Sawyer's in a bear cage, where he mostly glowers, quips, and figures out how to get a fish biscuit, but much more slowly than the bears did. Heh. Sawyer's dumber than your average bear.
Kate gets to don a dress and handcuffs for a beachside breakfast with The Artist Formerly Known as Henry Gale. TAFKAHG tells her to enjoy, because the next two weeks are going to be rough. Oh, shit. Two weeks in Lost time is like a full television season in the real world.
The rest of the Losties are nowhere to be found. We still have no idea whether Locke, Desmond, and Mr. Eko are alive after the hatch-splosion. Wait, that's not true. The actors' names are all in the opening credits. Mystery solved. However, I wish episode 3.1 could have tackled at least one question instead of dwelling, once again, on a Jack flashback (Jackback?) in which our hero is so put upon by the world. Sorry, when I consider the tragic backstories of other characters (Locke's dad stole his KIDNEY??? Sawyer witnessed his parents' murder-suicide???) I can't drudge up much sympathy for a self-rigteous jackass with such garden-variety problems as a drunk dad and a cheatin' wife.
Now, I'm not one to complain about Lost's deliberate pacing and cornucopia of mysteries. I enjoy its multilayered WTF-ness; it's what keeps me coming back. However, I agree with one Television Without Pity poster who said that the trouble with the show is that when it does answer questions, it only addresses the whats, never the whys or hows. For example:
Q: What cause the plane to crash?
A: An electromagnetic pulse emitted by the hatch.

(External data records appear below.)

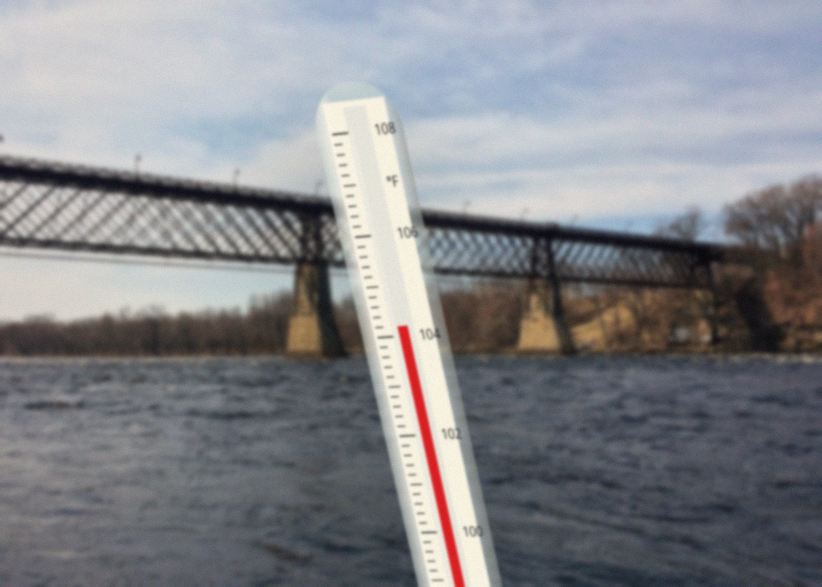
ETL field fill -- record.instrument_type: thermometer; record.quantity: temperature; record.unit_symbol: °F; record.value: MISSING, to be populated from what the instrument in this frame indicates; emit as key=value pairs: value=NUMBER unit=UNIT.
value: value=104.2 unit=°F
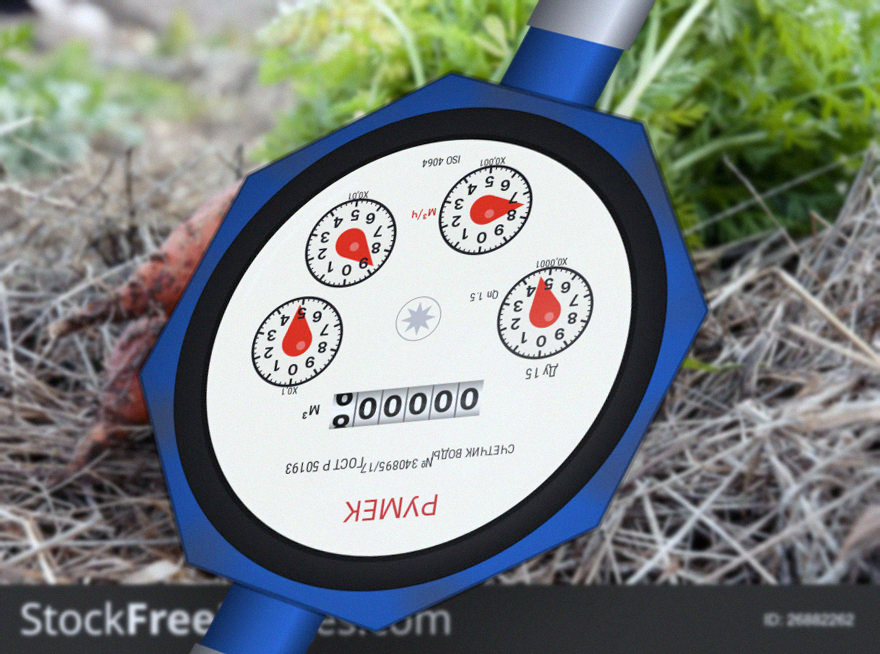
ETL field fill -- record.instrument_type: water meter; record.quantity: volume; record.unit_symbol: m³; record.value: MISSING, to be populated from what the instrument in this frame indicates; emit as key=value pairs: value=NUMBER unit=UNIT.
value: value=8.4874 unit=m³
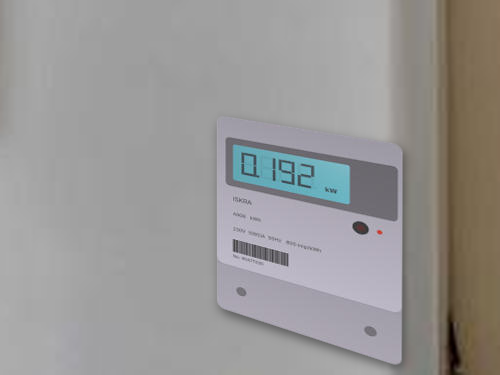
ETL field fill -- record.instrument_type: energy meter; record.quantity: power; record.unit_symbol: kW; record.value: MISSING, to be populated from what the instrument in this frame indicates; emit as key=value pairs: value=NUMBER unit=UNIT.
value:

Q: But... why? Why did the hatch have world-destroying electromagnetism that was diffused by pushing a button? Who made it so? Now that the hatch exploded, where does the EMP go? How will that effect the island?
A: Shut the fuck up.
My advice to the Lost team: Get crackin' on those whys soon, or you'll soon end up with a X-Files Season 11 mess. Also: Sawyer looks warm in that cage in the middle of the jungle. Maybe he should take his clothes off.